- [Ausgewählte Textstelle]
────────────────────

Beschreibung
"Niemand wider die Natur, keiner über die Natur, denn die Natur! Ist nicht dieser Mensch, der mit seiner Wissenschaft und Technik am tiefsten in das Herz der Natur wie ein Beutejäger einzudringen scheint, der mit seiner Technik diese Natur endlich zu unterjochen scheint, dass sie ihm wie ein gebändigter Riese dienen muss - ist dieser Mensch contra Naturam nicht eben die gewaltigste, die tiefste Äußerung und Betätigung dieser Natura ipsa, die uns gegeben ist?" In dieser literarischen Wiederentdeckung aus dem Jahre 1906 ergründet Wilhelm Bölsche die Wechselbeziehung zwischen Mensch, Natur und Kultur. Mehr denn je stellt sich heute die Frage, ob wir uns der Natur fügen werden und im "Ewigkeitsprozess des sieghaft Harmonischen" bestehen bleiben.

────────────────────

- [Datenauflistung]
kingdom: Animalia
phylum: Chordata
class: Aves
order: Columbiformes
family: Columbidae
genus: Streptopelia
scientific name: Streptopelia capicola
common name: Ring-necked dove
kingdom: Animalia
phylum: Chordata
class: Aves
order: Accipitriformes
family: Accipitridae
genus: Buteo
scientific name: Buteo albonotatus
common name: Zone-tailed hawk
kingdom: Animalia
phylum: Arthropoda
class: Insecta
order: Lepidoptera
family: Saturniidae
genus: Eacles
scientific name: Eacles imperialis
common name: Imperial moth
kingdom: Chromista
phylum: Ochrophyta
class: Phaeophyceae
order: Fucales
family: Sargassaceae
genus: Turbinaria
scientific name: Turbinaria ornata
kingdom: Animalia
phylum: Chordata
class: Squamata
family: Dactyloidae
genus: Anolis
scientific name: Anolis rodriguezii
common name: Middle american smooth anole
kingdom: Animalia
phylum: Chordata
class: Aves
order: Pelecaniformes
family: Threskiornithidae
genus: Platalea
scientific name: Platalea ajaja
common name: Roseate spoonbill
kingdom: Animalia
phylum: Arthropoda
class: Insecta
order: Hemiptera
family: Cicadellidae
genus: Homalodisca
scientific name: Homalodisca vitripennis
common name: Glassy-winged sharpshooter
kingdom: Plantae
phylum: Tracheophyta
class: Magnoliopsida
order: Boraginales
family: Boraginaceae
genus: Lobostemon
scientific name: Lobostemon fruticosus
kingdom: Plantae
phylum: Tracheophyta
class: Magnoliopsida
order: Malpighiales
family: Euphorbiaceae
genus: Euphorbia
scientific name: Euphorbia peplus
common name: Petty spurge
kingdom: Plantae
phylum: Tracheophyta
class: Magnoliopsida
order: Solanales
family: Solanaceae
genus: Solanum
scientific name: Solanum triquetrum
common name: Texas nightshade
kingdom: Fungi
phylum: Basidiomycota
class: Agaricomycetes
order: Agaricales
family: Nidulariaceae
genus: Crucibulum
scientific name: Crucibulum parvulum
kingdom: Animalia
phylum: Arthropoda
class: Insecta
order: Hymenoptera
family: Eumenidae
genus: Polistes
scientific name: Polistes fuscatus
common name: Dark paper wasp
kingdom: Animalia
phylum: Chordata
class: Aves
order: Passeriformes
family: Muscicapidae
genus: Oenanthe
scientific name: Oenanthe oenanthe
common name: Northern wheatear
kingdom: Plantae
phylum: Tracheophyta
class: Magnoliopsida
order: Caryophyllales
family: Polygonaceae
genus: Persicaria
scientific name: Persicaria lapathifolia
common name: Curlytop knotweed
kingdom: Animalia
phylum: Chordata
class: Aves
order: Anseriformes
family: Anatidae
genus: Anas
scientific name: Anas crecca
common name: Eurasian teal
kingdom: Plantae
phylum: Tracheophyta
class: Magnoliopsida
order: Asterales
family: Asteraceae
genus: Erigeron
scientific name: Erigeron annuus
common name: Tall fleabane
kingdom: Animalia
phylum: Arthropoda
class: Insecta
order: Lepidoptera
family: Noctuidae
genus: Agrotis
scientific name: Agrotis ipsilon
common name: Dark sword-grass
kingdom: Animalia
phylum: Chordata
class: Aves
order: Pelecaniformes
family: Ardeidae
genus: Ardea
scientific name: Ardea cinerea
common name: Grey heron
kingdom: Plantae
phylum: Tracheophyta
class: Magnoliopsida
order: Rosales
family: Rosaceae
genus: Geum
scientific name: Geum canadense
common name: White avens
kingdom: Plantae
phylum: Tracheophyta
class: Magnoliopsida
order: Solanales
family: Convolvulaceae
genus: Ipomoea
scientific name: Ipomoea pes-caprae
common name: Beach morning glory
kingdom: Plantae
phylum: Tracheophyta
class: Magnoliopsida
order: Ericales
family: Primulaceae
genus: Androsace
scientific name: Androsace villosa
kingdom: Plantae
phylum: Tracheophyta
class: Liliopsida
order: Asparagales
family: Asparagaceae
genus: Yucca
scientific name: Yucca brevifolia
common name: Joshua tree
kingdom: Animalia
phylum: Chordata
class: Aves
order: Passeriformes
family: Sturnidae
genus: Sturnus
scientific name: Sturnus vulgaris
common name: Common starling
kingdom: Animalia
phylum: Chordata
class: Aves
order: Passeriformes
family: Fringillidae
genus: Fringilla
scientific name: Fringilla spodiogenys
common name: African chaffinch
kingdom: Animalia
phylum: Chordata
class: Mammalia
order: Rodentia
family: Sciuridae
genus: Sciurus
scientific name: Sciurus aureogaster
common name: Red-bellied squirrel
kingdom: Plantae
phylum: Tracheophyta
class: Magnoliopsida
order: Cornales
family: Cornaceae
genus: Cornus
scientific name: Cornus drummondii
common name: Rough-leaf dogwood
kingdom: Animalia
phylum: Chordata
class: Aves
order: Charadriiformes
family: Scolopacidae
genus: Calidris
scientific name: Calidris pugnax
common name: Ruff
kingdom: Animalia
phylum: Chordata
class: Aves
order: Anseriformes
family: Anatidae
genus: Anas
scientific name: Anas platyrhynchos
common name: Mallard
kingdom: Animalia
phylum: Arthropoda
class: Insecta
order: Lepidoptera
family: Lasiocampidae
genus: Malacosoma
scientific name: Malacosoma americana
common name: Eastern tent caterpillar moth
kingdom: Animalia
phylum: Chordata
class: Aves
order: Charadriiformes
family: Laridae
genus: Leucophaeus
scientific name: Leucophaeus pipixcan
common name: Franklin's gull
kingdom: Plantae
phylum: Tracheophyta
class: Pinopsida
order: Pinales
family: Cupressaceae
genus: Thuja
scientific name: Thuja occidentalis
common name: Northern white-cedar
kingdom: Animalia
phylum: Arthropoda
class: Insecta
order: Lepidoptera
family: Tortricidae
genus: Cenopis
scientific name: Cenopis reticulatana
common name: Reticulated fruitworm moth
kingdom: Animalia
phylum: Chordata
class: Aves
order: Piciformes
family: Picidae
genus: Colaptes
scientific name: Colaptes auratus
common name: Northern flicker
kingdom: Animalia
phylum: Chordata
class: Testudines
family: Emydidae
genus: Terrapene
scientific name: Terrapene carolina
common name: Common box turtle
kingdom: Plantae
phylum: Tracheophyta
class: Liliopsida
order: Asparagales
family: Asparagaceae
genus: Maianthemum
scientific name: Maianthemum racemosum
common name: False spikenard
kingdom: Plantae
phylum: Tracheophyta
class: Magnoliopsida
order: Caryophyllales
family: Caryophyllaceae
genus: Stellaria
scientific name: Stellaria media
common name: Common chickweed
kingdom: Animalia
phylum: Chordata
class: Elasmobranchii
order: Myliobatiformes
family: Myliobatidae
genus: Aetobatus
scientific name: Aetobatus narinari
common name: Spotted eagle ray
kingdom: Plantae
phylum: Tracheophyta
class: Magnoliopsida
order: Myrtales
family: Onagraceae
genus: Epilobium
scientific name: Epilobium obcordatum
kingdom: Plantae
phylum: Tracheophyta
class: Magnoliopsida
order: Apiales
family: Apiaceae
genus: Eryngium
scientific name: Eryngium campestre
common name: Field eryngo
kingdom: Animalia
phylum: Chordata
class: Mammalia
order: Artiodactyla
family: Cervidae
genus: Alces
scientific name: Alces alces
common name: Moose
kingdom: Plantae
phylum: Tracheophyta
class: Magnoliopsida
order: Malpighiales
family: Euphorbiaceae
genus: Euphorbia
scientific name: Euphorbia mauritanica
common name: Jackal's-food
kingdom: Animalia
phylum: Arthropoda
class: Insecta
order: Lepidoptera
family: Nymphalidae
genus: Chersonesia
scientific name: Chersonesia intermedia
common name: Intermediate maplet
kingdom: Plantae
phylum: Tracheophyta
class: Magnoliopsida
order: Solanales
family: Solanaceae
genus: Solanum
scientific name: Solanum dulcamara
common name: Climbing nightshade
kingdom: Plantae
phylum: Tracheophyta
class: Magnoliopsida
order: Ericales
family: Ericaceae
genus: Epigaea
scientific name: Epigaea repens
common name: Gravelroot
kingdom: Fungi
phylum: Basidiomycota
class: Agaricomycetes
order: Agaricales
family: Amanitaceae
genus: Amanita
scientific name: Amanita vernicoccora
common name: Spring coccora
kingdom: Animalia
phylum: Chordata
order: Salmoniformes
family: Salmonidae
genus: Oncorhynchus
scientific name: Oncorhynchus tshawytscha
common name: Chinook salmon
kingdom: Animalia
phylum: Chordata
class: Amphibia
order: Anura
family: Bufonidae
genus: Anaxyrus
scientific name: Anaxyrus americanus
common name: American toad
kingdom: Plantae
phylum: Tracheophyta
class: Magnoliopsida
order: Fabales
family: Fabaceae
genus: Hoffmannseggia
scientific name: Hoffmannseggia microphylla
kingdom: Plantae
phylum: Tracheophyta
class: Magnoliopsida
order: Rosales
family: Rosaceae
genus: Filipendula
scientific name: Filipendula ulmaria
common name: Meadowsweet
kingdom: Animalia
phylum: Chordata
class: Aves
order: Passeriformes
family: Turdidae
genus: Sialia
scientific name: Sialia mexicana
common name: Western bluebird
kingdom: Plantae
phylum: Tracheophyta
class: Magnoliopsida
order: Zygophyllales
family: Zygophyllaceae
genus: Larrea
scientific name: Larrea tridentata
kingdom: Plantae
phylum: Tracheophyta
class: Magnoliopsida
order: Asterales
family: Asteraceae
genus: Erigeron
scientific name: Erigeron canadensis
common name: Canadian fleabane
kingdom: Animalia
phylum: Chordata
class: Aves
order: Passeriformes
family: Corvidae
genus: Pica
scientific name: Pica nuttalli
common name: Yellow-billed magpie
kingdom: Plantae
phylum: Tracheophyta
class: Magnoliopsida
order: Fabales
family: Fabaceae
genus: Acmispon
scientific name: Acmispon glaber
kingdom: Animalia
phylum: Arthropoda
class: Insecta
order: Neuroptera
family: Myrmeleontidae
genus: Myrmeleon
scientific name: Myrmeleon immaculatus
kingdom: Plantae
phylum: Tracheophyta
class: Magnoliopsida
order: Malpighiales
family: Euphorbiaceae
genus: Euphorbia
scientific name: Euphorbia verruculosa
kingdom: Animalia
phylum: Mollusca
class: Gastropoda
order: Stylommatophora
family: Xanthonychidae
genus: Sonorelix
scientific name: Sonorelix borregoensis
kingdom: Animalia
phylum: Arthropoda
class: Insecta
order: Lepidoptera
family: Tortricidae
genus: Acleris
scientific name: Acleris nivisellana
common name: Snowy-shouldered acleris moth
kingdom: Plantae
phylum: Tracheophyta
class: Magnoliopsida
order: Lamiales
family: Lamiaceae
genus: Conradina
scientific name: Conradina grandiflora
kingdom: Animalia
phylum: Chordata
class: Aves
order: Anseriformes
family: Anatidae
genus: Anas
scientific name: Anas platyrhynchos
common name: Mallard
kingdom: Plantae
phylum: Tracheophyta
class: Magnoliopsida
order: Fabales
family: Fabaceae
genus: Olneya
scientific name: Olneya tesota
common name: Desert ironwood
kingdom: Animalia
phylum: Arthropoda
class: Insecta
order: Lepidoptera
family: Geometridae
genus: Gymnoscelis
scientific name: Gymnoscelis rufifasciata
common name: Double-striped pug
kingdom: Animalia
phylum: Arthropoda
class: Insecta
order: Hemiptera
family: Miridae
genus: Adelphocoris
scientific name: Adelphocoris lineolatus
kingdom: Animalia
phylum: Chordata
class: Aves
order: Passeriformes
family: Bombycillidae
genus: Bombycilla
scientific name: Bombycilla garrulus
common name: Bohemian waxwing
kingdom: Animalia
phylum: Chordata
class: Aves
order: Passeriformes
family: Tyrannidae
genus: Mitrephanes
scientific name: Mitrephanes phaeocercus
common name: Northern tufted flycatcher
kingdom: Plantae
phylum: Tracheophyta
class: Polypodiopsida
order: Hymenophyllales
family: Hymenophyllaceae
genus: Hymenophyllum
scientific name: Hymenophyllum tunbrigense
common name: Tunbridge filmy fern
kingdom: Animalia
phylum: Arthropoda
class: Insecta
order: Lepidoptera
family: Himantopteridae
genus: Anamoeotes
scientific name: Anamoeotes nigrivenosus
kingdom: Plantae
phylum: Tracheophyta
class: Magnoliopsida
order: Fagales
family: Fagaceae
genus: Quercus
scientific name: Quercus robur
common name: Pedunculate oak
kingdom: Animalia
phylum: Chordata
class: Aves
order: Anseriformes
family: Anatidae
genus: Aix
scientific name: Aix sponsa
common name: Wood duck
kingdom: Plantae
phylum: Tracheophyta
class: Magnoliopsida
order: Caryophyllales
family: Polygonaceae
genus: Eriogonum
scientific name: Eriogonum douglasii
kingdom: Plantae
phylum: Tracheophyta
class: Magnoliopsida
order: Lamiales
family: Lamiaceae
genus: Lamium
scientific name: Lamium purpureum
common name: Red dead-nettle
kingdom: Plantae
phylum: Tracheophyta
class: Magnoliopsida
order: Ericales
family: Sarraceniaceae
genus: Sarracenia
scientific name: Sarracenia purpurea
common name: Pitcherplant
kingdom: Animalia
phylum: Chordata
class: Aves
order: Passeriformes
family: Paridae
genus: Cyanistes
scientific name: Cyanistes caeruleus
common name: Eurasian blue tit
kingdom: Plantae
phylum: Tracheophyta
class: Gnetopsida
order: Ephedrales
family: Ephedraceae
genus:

────────────────────

- [Arbeitsaufträge]
#1 Welche Wechselbeziehung ergründet Wilhelm Bölsche laut der ausgewählten Textstelle?
#2 Gib den Abschnitt der Auflistung, der mit ihrer ersten Zeile beginnt und mit der Zeile endet, die „genus: Crucibulum“ enthält, als CSV mit den zwei Spalten „bezeichnung“ und „angabe“ wieder, beide Zeilen eingeschlossen. Jede Zeile ergibt einen Datensatz, jedes Feld steht in Anführungszeichen, und Zeilenumbrüche werden zu Leerzeichen.

- [Lösungen]
#1 Die Wechselbeziehung zwischen Mensch, Natur und Kultur.

#2
bezeichnung,angabe
"kingdom:","Animalia"
"phylum:","Chordata"
"class:","Aves"
"order:","Columbiformes"
"family:","Columbidae"
"genus:","Streptopelia"
"scientific name:","Streptopelia capicola"
"common name:","Ring-necked dove"
"kingdom:","Animalia"
"phylum:","Chordata"
"class:","Aves"
"order:","Accipitriformes"
"family:","Accipitridae"
"genus:","Buteo"
"scientific name:","Buteo albonotatus"
"common name:","Zone-tailed hawk"
"kingdom:","Animalia"
"phylum:","Arthropoda"
"class:","Insecta"
"order:","Lepidoptera"
"family:","Saturniidae"
"genus:","Eacles"
"scientific name:","Eacles imperialis"
"common name:","Imperial moth"
"kingdom:","Chromista"
"phylum:","Ochrophyta"
"class:","Phaeophyceae"
"order:","Fucales"
"family:","Sargassaceae"
"genus:","Turbinaria"
"scientific name:","Turbinaria ornata"
"kingdom:","Animalia"
"phylum:","Chordata"
"class:","Squamata"
"family:","Dactyloidae"
"genus:","Anolis"
"scientific name:","Anolis rodriguezii"
"common name:","Middle american smooth anole"
"kingdom:","Animalia"
"phylum:","Chordata"
"class:","Aves"
"order:","Pelecaniformes"
"family:","Threskiornithidae"
"genus:","Platalea"
"scientific name:","Platalea ajaja"
"common name:","Roseate spoonbill"
"kingdom:","Animalia"
"phylum:","Arthropoda"
"class:","Insecta"
"order:","Hemiptera"
"family:","Cicadellidae"
"genus:","Homalodisca"
"scientific name:","Homalodisca vitripennis"
"common name:","Glassy-winged sharpshooter"
"kingdom:","Plantae"
"phylum:","Tracheophyta"
"class:","Magnoliopsida"
"order:","Boraginales"
"family:","Boraginaceae"
"genus:","Lobostemon"
"scientific name:","Lobostemon fruticosus"
"kingdom:","Plantae"
"phylum:","Tracheophyta"
"class:","Magnoliopsida"
"order:","Malpighiales"
"family:","Euphorbiaceae"
"genus:","Euphorbia"
"scientific name:","Euphorbia peplus"
"common name:","Petty spurge"
"kingdom:","Plantae"
"phylum:","Tracheophyta"
"class:","Magnoliopsida"
"order:","Solanales"
"family:","Solanaceae"
"genus:","Solanum"
"scientific name:","Solanum triquetrum"
"common name:","Texas nightshade"
"kingdom:","Fungi"
"phylum:","Basidiomycota"
"class:","Agaricomycetes"
"order:","Agaricales"
"family:","Nidulariaceae"
"genus:","Crucibulum"